Samba vfs_zfsacl: should I set acedup="dontcare", or leave at default "merge"?

[Stilez]

The two relevant parameters of the acedup property are described in the samba docs as follows:

This parameter configures how Samba handles duplicate ACEs encountered in ZFS ACLs. ZFS allows/creates duplicate ACE for different bits for same ID.

• dontcare (default) - copy the ACEs as they come

• merge - bitwise OR the 2 ace.flag fields and 2 ace.mask fields of the 2 duplicate ACEs into 1 ACE

It looks like on FreeNAS, the default option is merge. At least, it shows up as that in testparm for me.

The possible issue with merge, is that Windows is extremely fussy about ACL ordering. Suppose two ACEs of the same type (allow/deny) are set on a specific user or group, because one of these is set to inherit, and the other isn't. Windows needs implicit (inherited)/explicit ACEs ordered a specific way, but FreeBSD/ZFS/Samba just read them in index order. The criteria for merging ACEs is same user/group, and same type, from the docs. So the result of merging ACEs might be to "flatten" ACEs which Windows needs to find in a specific order in the list.

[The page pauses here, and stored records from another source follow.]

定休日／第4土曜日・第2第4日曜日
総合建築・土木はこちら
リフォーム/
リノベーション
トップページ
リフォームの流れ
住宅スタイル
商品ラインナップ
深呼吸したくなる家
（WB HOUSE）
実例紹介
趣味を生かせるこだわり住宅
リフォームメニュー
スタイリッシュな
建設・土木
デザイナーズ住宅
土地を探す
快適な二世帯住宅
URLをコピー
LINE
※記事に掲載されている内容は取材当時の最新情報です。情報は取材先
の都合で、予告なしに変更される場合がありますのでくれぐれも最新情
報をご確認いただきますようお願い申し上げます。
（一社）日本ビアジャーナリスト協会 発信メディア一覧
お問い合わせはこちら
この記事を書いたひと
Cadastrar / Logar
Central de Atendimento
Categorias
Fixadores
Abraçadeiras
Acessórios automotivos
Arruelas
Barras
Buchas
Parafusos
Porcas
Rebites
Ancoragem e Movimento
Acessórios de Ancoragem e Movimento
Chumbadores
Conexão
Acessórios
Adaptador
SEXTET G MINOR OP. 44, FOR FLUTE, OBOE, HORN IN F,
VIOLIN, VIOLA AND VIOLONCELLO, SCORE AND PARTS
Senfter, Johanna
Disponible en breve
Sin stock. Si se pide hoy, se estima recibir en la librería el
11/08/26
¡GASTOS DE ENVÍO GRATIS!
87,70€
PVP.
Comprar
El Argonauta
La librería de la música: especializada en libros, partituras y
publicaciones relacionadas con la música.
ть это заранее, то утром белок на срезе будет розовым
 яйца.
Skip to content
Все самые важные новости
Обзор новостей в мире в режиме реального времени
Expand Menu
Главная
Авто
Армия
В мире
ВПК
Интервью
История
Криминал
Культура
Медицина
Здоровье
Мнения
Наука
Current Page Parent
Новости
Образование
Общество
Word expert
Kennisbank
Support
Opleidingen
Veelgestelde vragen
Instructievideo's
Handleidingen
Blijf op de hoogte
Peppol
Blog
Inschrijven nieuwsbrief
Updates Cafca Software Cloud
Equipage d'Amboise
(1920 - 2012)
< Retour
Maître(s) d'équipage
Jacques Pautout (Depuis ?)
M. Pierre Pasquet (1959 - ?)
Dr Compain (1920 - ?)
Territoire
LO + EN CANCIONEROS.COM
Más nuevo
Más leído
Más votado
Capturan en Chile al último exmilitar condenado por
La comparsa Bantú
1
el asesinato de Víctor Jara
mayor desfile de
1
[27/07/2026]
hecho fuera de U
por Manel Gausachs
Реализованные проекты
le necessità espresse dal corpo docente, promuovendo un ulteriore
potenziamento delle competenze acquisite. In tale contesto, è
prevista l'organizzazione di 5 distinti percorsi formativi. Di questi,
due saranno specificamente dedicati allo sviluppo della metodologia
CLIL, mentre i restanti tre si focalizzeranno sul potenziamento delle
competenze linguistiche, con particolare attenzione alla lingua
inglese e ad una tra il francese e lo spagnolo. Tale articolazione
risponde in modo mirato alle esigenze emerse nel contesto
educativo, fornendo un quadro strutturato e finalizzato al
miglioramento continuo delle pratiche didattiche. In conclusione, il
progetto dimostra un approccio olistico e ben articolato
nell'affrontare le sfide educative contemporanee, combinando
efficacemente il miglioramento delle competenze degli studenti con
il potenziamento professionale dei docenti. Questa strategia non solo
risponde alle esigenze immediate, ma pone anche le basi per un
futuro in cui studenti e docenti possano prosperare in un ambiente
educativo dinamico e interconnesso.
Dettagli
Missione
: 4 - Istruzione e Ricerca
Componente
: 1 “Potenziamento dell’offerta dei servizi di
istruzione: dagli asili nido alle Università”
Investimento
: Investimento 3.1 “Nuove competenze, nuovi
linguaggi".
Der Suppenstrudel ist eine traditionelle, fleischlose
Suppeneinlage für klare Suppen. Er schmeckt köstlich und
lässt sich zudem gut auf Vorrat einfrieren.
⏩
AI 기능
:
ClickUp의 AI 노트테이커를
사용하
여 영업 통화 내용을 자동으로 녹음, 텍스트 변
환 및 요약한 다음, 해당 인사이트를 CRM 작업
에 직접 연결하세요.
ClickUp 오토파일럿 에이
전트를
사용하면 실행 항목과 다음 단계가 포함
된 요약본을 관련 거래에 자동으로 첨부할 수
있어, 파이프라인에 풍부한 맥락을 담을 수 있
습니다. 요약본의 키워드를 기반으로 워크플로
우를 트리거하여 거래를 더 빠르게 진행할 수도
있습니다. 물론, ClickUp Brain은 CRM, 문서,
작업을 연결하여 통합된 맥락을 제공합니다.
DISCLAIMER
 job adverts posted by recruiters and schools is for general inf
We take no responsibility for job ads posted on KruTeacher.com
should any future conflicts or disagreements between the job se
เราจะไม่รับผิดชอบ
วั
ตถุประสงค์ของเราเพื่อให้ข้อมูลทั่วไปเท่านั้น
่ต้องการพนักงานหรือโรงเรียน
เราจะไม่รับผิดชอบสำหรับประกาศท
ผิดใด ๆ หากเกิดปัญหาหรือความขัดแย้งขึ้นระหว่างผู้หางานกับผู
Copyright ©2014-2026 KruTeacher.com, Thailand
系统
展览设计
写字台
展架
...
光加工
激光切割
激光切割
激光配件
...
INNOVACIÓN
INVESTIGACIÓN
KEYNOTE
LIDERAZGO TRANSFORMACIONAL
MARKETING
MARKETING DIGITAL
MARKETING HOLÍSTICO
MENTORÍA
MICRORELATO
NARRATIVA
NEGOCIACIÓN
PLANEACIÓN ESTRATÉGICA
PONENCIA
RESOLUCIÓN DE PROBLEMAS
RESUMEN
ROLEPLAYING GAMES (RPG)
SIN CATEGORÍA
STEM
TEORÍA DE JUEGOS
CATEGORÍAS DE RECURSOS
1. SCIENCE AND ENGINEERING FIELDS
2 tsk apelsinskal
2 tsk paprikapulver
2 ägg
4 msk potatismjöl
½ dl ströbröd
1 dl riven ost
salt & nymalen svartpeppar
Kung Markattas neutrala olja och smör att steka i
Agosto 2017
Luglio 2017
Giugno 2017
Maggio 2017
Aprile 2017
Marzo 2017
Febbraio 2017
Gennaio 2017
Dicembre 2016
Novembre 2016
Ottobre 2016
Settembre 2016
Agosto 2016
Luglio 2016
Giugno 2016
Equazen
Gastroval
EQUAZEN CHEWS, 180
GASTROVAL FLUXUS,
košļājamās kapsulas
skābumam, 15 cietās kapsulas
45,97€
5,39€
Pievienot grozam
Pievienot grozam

Example: ACEs as seen on server:

user:Andy:w::deny
user:Bob:w::allow
user:Andy:rx:d:allow
user:Bob:rx:d:allow

From the description, with acedup=merge it sounds like Samba might flatten the ACL, and present them to Windows in an order which (to Windows) is perhaps incorrect. Maybe not in this specific example, but perhaps in other cases.

Is it safer to set the option to dontcare, or are there reasons why I should have it set to merge?

 

[dlavigne]

Did you find the answer to your question?

 

[Stilez]

Did you find the answer to your question?

No - can you help me find an answer?